### Complete the following:
**1.** Check each statement against the Spark error post below: (a) the removed executor had gone 1051638 ms without a heartbeat, past a 1000000 ms timeout; (b) the writer believes the large data shuffle can be avoided; (c) the missing output location is reported for shuffle 1. Answer yes or no for each, quoting the words of the post that settle it.
**2.** Carry on the Spark error post below from the point where it stops.

Hi thanks I usually get see the following errors in Spark logs and because
of that I think executor gets lost all of the following happens because
huge data shuffle and I cant avoid that dont know what to do please guide

15/08/16 12:26:46 WARN spark.HeartbeatReceiver: Removing executor 10
with no recent heartbeats:

1051638 ms exceeds timeout 1000000 ms

Or

org.apache.spark.shuffle.MetadataFetchFailedException: Missing an
output location for shuffle 0
at 
org.apache.spark.MapOutputTracker$$anonfun$org$apache$spark$MapOutputTracker$$convertMapStatuses$1.apply(MapOutputTracker.scala:384)
at 
org.apache.spark.MapOutputTracker$$anonfun$org$apache$spark$MapOutputTracker$$convertMapStatuses$1.apply(MapOutputTracker.scala:381)
at 
scala.collection.TraversableLike$$anonfun$map$1.apply(TraversableLike.scala:244)

### Dataset excerpts:
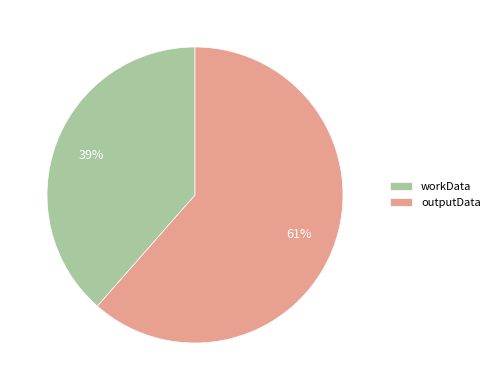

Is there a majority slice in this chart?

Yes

---

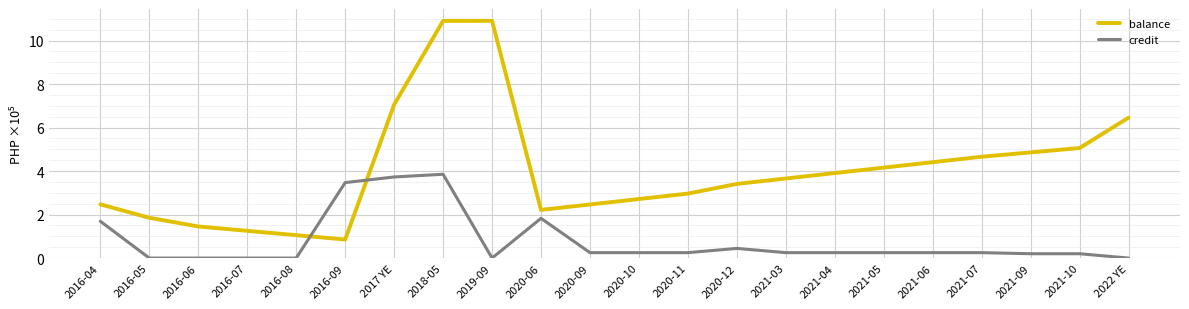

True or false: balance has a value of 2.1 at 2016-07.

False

### Outputs by task:
**1.**
(a) Yes: "1051638 ms exceeds timeout 1000000 ms"
(b) No: "huge data shuffle and I cant avoid that"
(c) No: "output location for shuffle 0"

**2.**
at 
scala.collection.TraversableLike$$anonfun$map$1.apply(TraversableLike.scala:244)
at 
scala.collection.IndexedSeqOptimized$class.foreach(IndexedSeqOptimized.scala:33)
at scala.collection.mutable.ArrayOps$ofRef.foreach(ArrayOps.scala:108)
at scala.collection.TraversableLike$class.map(TraversableLike.scala:244)
at scala.collection.mutable.ArrayOps$ofRef.map(ArrayOps.scala:108)
at 
org.apache.spark.MapOutputTracker$.org$apache$spark$MapOutputTracker$$convertMapStatuses(MapOutputTracker.scala:380)
at 
org.apache.spark.MapOutputTracker.getServerStatuses(MapOutputTracker.scala:176)
at 
org.apache.spark.shuffle.hash.BlockStoreShuffleFetcher$.fetch(BlockStoreShuffleFetcher.scala:42)
at 
org.apache.spark.shuffle.hash.HashShuffleReader.read(HashShuffleReader.scala:40)
at org.apache.spark.rdd.ShuffledRDD.compute(ShuffledRDD.scala:92)
at org.apache.spark.rdd.RDD.computeOrReadCheckpoint(RDD.scala:263)
at org.apache.spark.rdd.RDD.iterator(RDD.scala:230)
at org.apache.spark.rdd.MappedRDD.compute(MappedRDD.scala:31)
at org.apache.spark.rdd.RDD.computeOrReadCheckpoint(RDD.scala:263)
at org.apache.spark.rdd.RDD.iterator(RDD.scala:230)
at org.apache.spark.rdd.FlatMappedRDD.compute(FlatMappedRDD.scala:33)
at org.apache.spark.rdd.RDD.computeOrReadCheckpoint(RDD.scala:263)
at org.apache.spark.rdd.RDD.iterator(RDD.scala:230)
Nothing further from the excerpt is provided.